Members of the APOBEC protein family all contain consensus cytidine-deaminase motifs, some of which have been shown to catalyse the deamination of cytidine to uridine in DNA or RNA. Replication over the mutated uridine (which is recognized as thymidine by the polymerase machinery) then results in a guanosine (G) to adenosine (A) mutation in the pairing strand. APOBEC3G has potent antiretroviral activity, and consistent with its proposed role as a cytidine deaminase, it induces high levels of deleterious G to A mutations in HIV-1 cDNA. Given that APOBEC3G has two consensus cytidine-deaminase motifs, one at each terminus, Sheehy and colleagues set out to find which of these is important for the antiviral effect.

First, they tested the ability of each domain to mutate DNA in an in vitro assay in which mutation of the RNA polymerase B gene of Escherichia coli by APOBEC3G is measured by the frequency of acquired resistance to rifampicin. Mutations in the amino (N)-terminal domain of APOBEC3G did not affect the frequency of rifampicin resistance, whereas mutations in the carboxyl (C)-terminus markedly decreased the frequency of resistant bacterial colonies. Surprisingly, this indicates that only the C-terminal cytidine-deaminase motif of APOBEC3G has DNA-mutating activity.

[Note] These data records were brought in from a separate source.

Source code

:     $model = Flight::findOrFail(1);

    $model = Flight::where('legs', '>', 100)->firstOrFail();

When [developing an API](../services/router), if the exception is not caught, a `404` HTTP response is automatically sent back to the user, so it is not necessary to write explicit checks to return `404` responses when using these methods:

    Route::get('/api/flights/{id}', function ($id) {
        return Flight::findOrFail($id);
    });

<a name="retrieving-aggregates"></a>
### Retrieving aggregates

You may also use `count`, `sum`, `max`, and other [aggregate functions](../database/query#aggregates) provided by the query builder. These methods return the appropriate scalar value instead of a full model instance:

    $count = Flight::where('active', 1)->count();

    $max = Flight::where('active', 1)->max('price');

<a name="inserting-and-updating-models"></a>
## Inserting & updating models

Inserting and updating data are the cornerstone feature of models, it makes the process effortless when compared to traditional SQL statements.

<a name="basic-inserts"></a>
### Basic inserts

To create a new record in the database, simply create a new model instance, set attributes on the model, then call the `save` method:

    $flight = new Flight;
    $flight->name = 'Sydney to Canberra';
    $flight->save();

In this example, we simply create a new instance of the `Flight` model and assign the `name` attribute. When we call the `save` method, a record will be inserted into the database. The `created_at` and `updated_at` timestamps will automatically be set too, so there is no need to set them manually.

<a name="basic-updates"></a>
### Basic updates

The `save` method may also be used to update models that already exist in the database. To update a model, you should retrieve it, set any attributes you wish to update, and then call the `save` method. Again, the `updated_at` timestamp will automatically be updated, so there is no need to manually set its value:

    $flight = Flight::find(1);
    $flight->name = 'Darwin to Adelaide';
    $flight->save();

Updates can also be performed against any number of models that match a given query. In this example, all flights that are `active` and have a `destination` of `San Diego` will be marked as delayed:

However, although mutations at the C-terminus inhibited the mutational activity of APOBEC3G, they did not significantly affect antiviral activity against susceptible strains of HIV-1. Comparison of the different APOBEC3G mutants showed that antiviral activity depends on at least one of the domains being intact, but it doesn't matter which one. It therefore seems that there might be an alternative mechanism, independent of DNA deamination, for the antiviral activity of APOBEC3G. Consistent with this, HIV-1 cDNAs recovered from cells infected with APOBEC3G-susceptible virions produced in the presence of C-terminal-mutated APOBEC3G showed no evidence of G to A hypermutation, despite the presence of a strong antiretroviral effect.

The authors experimentally ruled out a dominant-negative effect of C-terminal mutations on any DNA-mutating activity of the N-terminus of APOBEC3G. They also showed that the failure of C-terminal APOBEC3G mutants to edit viral cDNA did not result from a lack of virion packaging. Therefore, these results call into question the previously assumed absolute correlation between cytidine-deaminase activity and antiretroviral function of APOBEC3G, which might have implications for the function of other members of the APOBEC family.